The [online support group] also helped with legal issues. Before his serious decline, Dad had given me power of attorney, added my name to his bank accounts, and made me his health care proxy. It was on this [online support group] that I learned about what Massachusetts calls the “Comfort Care / Do Not Resuscitate” form. I signed them during hospitalizations in the first few years, but those forms were only binding during the hospital stay. The official form had to be signed by his regular physician. I also got a letter from that doctor saying that he was incompetent due to dementia, which I needed once or twice to get a bank to accept my power of attorney.

After he got so unstable on his feet that he shouldn’t try to walk alone, I found a motion sensor alarm for his bed. His caregivers added a baby monitor, so they could go downstairs to make meals without worrying that he would try to get up and fall.
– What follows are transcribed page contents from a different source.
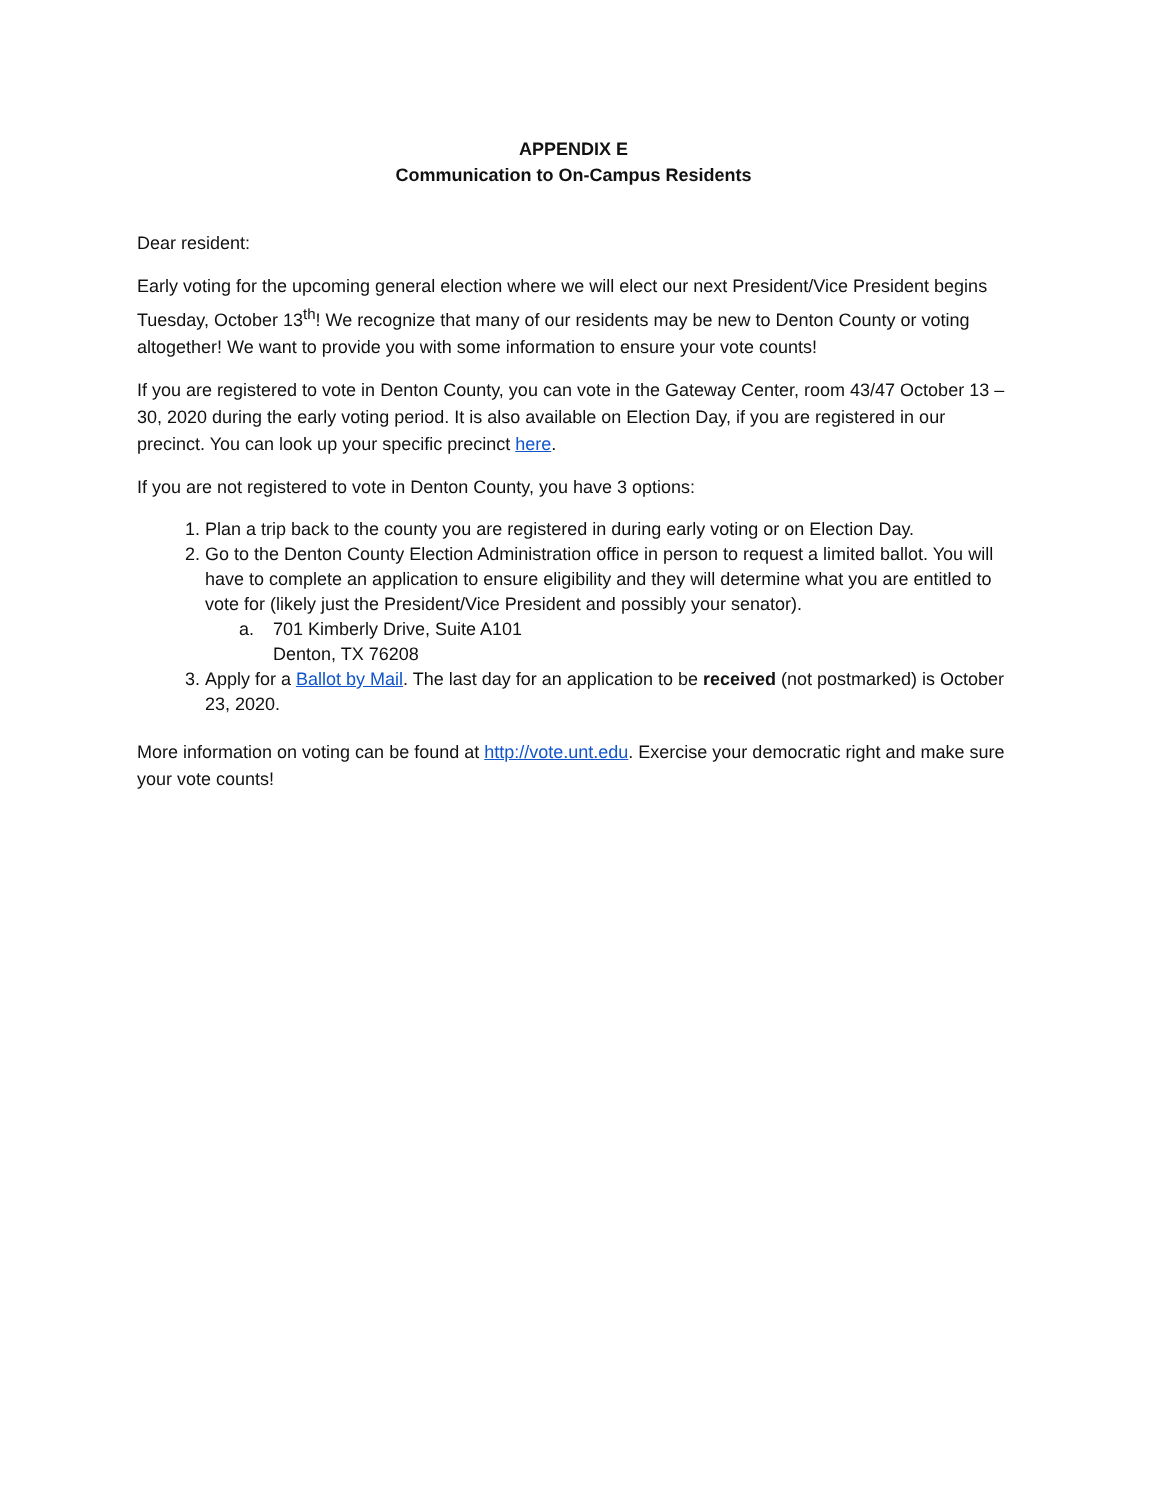APPENDIX E
Communication to On-Campus Residents
Dear resident:
Early voting for the upcoming general election where we will elect our next President/Vice President begins Tuesday, October 13<sup>th</sup>! We recognize that many of our residents may be new to Denton County or voting altogether! We want to provide you with some information to ensure your vote counts!
If you are registered to vote in Denton County, you can vote in the Gateway Center, room 43/47 October 13 – 30, 2020 during the early voting period. It is also available on Election Day, if you are registered in our precinct. You can look up your specific precinct here.
If you are not registered to vote in Denton County, you have 3 options:
1. Plan a trip back to the county you are registered in during early voting or on Election Day.
2. Go to the Denton County Election Administration office in person to request a limited ballot. You will have to complete an application to ensure eligibility and they will determine what you are entitled to vote for (likely just the President/Vice President and possibly your senator).
a. 701 Kimberly Drive, Suite A101
Denton, TX 76208
3. Apply for a Ballot by Mail. The last day for an application to be received (not postmarked) is October 23, 2020.
More information on voting can be found at http://vote.unt.edu. Exercise your democratic right and make sure your vote counts!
And then there was Capgras. His problem was more about being in a house that looked like his house than thinking that people were not themselves. By the time that symptom arose, he had great difficulty getting out of the house, so driving him around the block wasn’t a good solution. Generally, talking about the pictures of his parents, my mother, and his boat would convince him that if he wasn’t at home, he was still in a good place.

And all the bathroom stuff – the toilet seat booster, the booster with arms, depends, commode… constantly letting go of who he was, and adapting to who he was becoming. One non-toilet related bathroom accessory was a long shower bench that he could sit on outside the tub, then slide across into the tub and swing his legs in. Even with grab bars all around, the step into the tub was frightening – to him and to his caregivers. The long bench solved that problem without having to redo the bathroom.
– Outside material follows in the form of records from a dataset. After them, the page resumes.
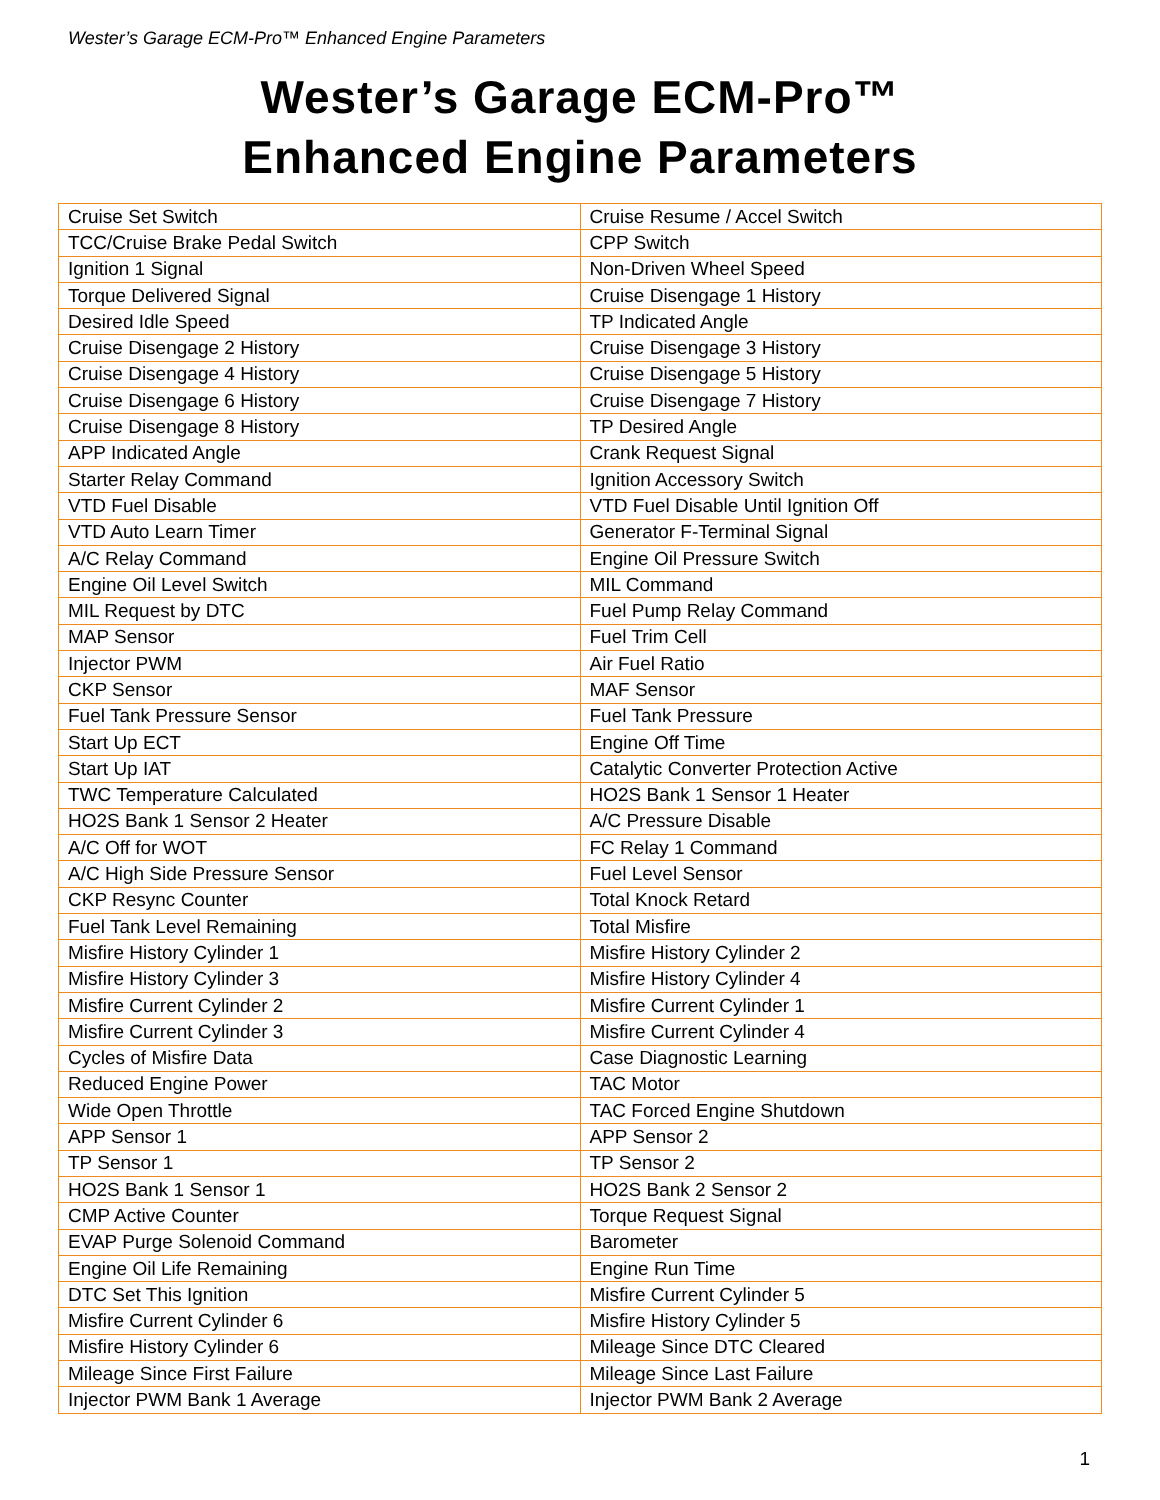Wester’s Garage ECM-Pro™ Enhanced Engine Parameters
Wester’s Garage ECM-Pro™
Enhanced Engine Parameters
| Cruise Set Switch | Cruise Resume / Accel Switch |
| TCC/Cruise Brake Pedal Switch | CPP Switch |
| Ignition 1 Signal | Non-Driven Wheel Speed |
| Torque Delivered Signal | Cruise Disengage 1 History |
| Desired Idle Speed | TP Indicated Angle |
| Cruise Disengage 2 History | Cruise Disengage 3 History |
| Cruise Disengage 4 History | Cruise Disengage 5 History |
| Cruise Disengage 6 History | Cruise Disengage 7 History |
| Cruise Disengage 8 History | TP Desired Angle |
| APP Indicated Angle | Crank Request Signal |
| Starter Relay Command | Ignition Accessory Switch |
| VTD Fuel Disable | VTD Fuel Disable Until Ignition Off |
| VTD Auto Learn Timer | Generator F-Terminal Signal |
| A/C Relay Command | Engine Oil Pressure Switch |
| Engine Oil Level Switch | MIL Command |
| MIL Request by DTC | Fuel Pump Relay Command |
| MAP Sensor | Fuel Trim Cell |
| Injector PWM | Air Fuel Ratio |
| CKP Sensor | MAF Sensor |
| Fuel Tank Pressure Sensor | Fuel Tank Pressure |
| Start Up ECT | Engine Off Time |
| Start Up IAT | Catalytic Converter Protection Active |
| TWC Temperature Calculated | HO2S Bank 1 Sensor 1 Heater |
| HO2S Bank 1 Sensor 2 Heater | A/C Pressure Disable |
| A/C Off for WOT | FC Relay 1 Command |
| A/C High Side Pressure Sensor | Fuel Level Sensor |
| CKP Resync Counter | Total Knock Retard |
| Fuel Tank Level Remaining | Total Misfire |
| Misfire History Cylinder 1 | Misfire History Cylinder 2 |
| Misfire History Cylinder 3 | Misfire History Cylinder 4 |
| Misfire Current Cylinder 2 | Misfire Current Cylinder 1 |
| Misfire Current Cylinder 3 | Misfire Current Cylinder 4 |
| Cycles of Misfire Data | Case Diagnostic Learning |
| Reduced Engine Power | TAC Motor |
| Wide Open Throttle | TAC Forced Engine Shutdown |
| APP Sensor 1 | APP Sensor 2 |
| TP Sensor 1 | TP Sensor 2 |
| HO2S Bank 1 Sensor 1 | HO2S Bank 2 Sensor 2 |
| CMP Active Counter | Torque Request Signal |
| EVAP Purge Solenoid Command | Barometer |
| Engine Oil Life Remaining | Engine Run Time |
| DTC Set This Ignition | Misfire Current Cylinder 5 |
| Misfire Current Cylinder 6 | Misfire History Cylinder 5 |
| Misfire History Cylinder 6 | Mileage Since DTC Cleared |
| Mileage Since First Failure | Mileage Since Last Failure |
| Injector PWM Bank 1 Average | Injector PWM Bank 2 Average |
1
Some messages I took selectively, deciding that the quality of Dad’s life mattered more than keeping him completely safe. So he ate whatever he wanted because texture is a lot of the pleasure of food and food was something he enjoyed to the last day of his life. No thickened liquids, no pureed diet. Maybe his pneumonia was caused by aspiration, maybe he would have lived long enough to be completely bedridden, sucking on a bottle if I hadn’t been stubborn about food, but I can live with my decision there.

And hospice and staying at home to the end. He didn’t go to a doctor’s office for the last eighteen months of his life. Regular visits from the hospice nurse kept minor problems from flaring up, and knowing that we had a doctor who would come to the house if something went wrong was a huge relief – to him and to all of us.


Robin’s note:  I asked Ann why she hadn’t added “brain donation” to her list, as this was something she had learned about along the way.  She replied that her father was not part of the decision to donate his brain and therefore it was not something that benefited him directly.  She said that there are lots of benefits to her, but were none to her father.  I know that when individuals donating their brains are involved in that decision, they feel that something good is coming out of something bad.  And they are often proud for making such a decision.  This doesn’t work for every family (as many wait until the family member is on his/her death bed before making the decision) but, when it does, it can be a point of pride for the entire family.